_Instruções de trabalho_
• a. No texto sobre a série Lost, de qual cidade Juliana saiu ao se mudar para o Rio de Janeiro?
• b. Dê sequência ao texto sobre a série Lost, começando logo após a última frase.

_Texto apresentado_
........

Há dez anos, o canal estadunidense ABC começava a exibir Lost, uma série que mudaria a TV e introduziria um novo significado à frase "fã de série". Foi depois de Lost que começou o interesse dos canais brasileiros em trazer séries ao nosso território com um intervalo de tempo menor entre a estreia aqui e a exibição nos EUA devido ao simples fato da existência mais presente da internet. Foi ela que deu início às discussões online e às teorias criadas para suprir a semana entre um episódio e outro. Lost foi o estopim que iniciou uma nova era na televisão mundial, além de ter também mudado completamente algumas vidas - como às de Juliana Ramanzini e Davi Garcia.
Amor nos tempos da escotilha
Davi e Juliana se conheceram através de uma das maiores comunidades dedicadas a Lost do Orkut. Segundo ele, "havia um grupo de umas 15 pessoas de diversas cidades do Brasil que acabou transcendendo o Orkut e migrando pro MSN". Davi conta que a partir de então, conforme as conversas foram variando de assunto e "deixando a ilha", as pessoas começaram a marcar encontros pessoais. "Eventualmente, Juliana e eu também entramos nessa onda", explica.
Da união veio o blog Dude, We are Lost!, que acabava por tomar muito tempo das vidas de Davi e Juliana. "A partir do momento que abraçamos a ideia, acabamos assumindo um compromisso que, mesmo informal, consumia muito tempo quer seja pela necessidade de constantes atualizações ou pela rotina de gravar podcasts", diz Davi. No caso de Juliana, no entanto, a mudança foi muito maior: "Lost acabou por representar também [na vida dela] uma mudança de cidade. [...] Começamos a namorar a distância até a decisão de morar junto o que fez com que ela viesse de Porto Alegre pro Rio de Janeiro. Além disso, ela também mudou de profissão deixando de ser historiadora para trabalhar com marketing digital".
Depois de uni-lo a sua esposa, Davi diz ainda que não fosse por Lost, talvez nada tivesse acontecido. "Se [a série] não tivesse existido, provavelmente nós jamais teríamos nos conhecido e não teríamos alguns dos amigos que ganhamos desde aquela época", explica. Lost foi o ponto de partida para o casal e, mesmo dez anos depois, ainda é lembrada com carinho por Juliana e Davi durante os oito anos de relacionamento.
A ilha em HD
No caso de Juliano Vasconcellos, criador do blog especializado em mídia física BJC, "Lost mostrou pela primeira vez que os colecionadores de séries também poderiam desejar algo diferenciado em alta definição". Inicialmente, a série foi lançada temporada por temporada apenas em DVD, em uma qualidade inferior à do Blu-ray. O apelo da série era tão grande que o mercado dos EUA viu necessidade em lançá-la em alta definição. "O lançamento em Blu-ray lá fora acompanhou a tendência e foi um sucesso", explica Juliano.

........

_Trechos do material_

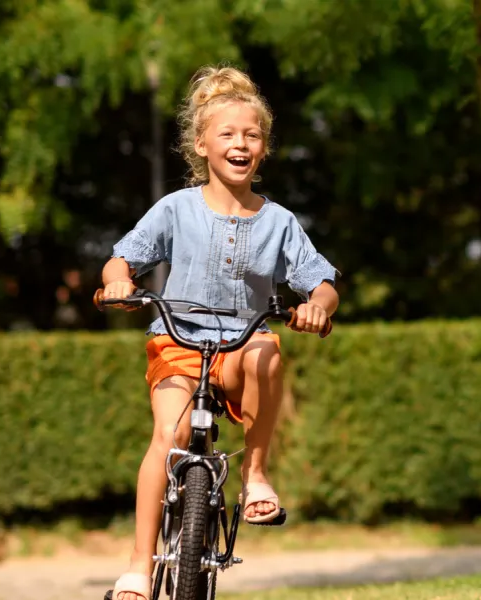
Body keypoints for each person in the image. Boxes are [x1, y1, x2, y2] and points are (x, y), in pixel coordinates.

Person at [100, 64, 339, 600]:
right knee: (171, 438)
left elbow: (321, 282)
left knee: (265, 352)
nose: (240, 143)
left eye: (252, 135)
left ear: (264, 148)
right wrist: (118, 284)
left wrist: (318, 306)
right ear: (201, 144)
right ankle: (138, 568)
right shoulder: (175, 209)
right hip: (177, 344)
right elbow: (122, 260)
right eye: (227, 134)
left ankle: (256, 474)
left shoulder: (278, 222)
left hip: (239, 344)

........

_Respostas dos exercícios_
• a. Porto Alegre.

• b.
O lançamento de Lost no mercado de home video brasileiro foi lento - somente a primeira temporada chegou às lojas em Blu-ray. Segundo Juliano, "o alto preço da primeira temporada [em Blu-ray] assustou os colecionadores e ela encalhou nas prateleiras. Com isso a própria Disney [distribuidora da série no Brasil] deve ter avaliado que o público brasileiro não queria a série em Blu-ray, o que não é verdade. Colecionadores de todo o país compraram Lost em Blu-ray nos Estados Unidos, França e Alemanha, pois lá as temporadas foram lançadas com dublagem e legendas no nosso idioma".
Juliano acha que "o mercado brasileiro sofre muita influência dos áureos anos das locadoras", além de ainda ter um sério problema com pirataria. Segundo ele, "o mercado de mídia física [...] é um problema cultural do nosso povo" sendo assim, as vendas legítimas caem, deixando a desejar para as distribuidoras. "A partir disso, as tiragens são baixas e o produto encarece pro consumidor final, que é empurrado para a pirataria, criando um ciclo péssimo para novos lançamentos", completa Juliano, concluindo que a solução seria criar uma "apresentação diferenciada das coleções para atrair o público fiel do produto original".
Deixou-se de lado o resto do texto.